Objective: To review surgical interventions for pediatric unilateral vocal fold immobility (UVFI).
Design: Retrospective medical chart review.
Setting: Two tertiary academic centers.
Patients: All children who underwent vocal fold medialization for dysphonia, with or without aspiration, from January 2004 to September 2006.
Interventions: Injection laryngoplasty, ansa cervicalis-recurrent laryngeal nerve anastomosis, or thyroplasty.
Main outcome measures: Age, sex, intervention, etiology, time from onset of UVFI to surgery, subjective success in improving voice, subjective duration of improvement, and complications.

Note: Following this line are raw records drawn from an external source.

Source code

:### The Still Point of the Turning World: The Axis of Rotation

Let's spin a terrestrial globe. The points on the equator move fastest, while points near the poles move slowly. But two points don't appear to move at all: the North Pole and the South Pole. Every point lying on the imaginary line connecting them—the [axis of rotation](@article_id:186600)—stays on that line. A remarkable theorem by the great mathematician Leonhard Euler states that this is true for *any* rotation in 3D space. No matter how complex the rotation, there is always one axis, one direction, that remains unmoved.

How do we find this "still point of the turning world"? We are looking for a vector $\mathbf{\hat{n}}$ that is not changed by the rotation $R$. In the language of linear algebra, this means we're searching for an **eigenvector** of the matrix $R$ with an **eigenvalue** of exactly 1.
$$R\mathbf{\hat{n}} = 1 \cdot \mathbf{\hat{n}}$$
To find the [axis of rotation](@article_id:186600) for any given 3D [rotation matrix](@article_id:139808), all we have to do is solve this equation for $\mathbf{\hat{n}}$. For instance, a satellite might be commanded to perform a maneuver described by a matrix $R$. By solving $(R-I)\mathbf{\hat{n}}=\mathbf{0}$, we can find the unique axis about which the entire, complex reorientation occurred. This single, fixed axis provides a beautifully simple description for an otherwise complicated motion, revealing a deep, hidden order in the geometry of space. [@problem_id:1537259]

Results: Twenty-seven procedures were performed in 15 patients (mean age, 10.6 years). Nineteen injection laryngoplasties, 3 thyroplasties (1 bilateral), 2 ansa cervicalis-recurrent laryngeal nerve reinnervation procedures, 1 adduction arytenoidopexy, and 1 cricothyroid joint subluxation were performed. Causes of UVFI included thoracic surgery in 6 cases (40%), prolonged intubation in 4 (26%), central nervous system neoplasm in 3 (20%), unknown etiology in 1 (7%), and anoxic brain injury in 1 (7%). The mean duration from onset of symptoms to treatment was 47 months. There was 1 surgical complication (postoperative aspiration pneumonia following thyroplasty while the patient was under local anesthesia). Parents reported a satisfactory outcome in all cases.
Conclusions: Injection laryngoplasty, thyroplasty, and nerve reinnervation can be performed in pediatric patients with good outcomes and an acceptable safety profile. This article describes the experiences of 2 institutions with phonosurgery for UVFI in children and provides insight into the advantages and disadvantages of each procedure. Prospective studies, with validated quality-of-life measurements, are needed to greater clarify the role of different types of phonosurgery in children with UVFI.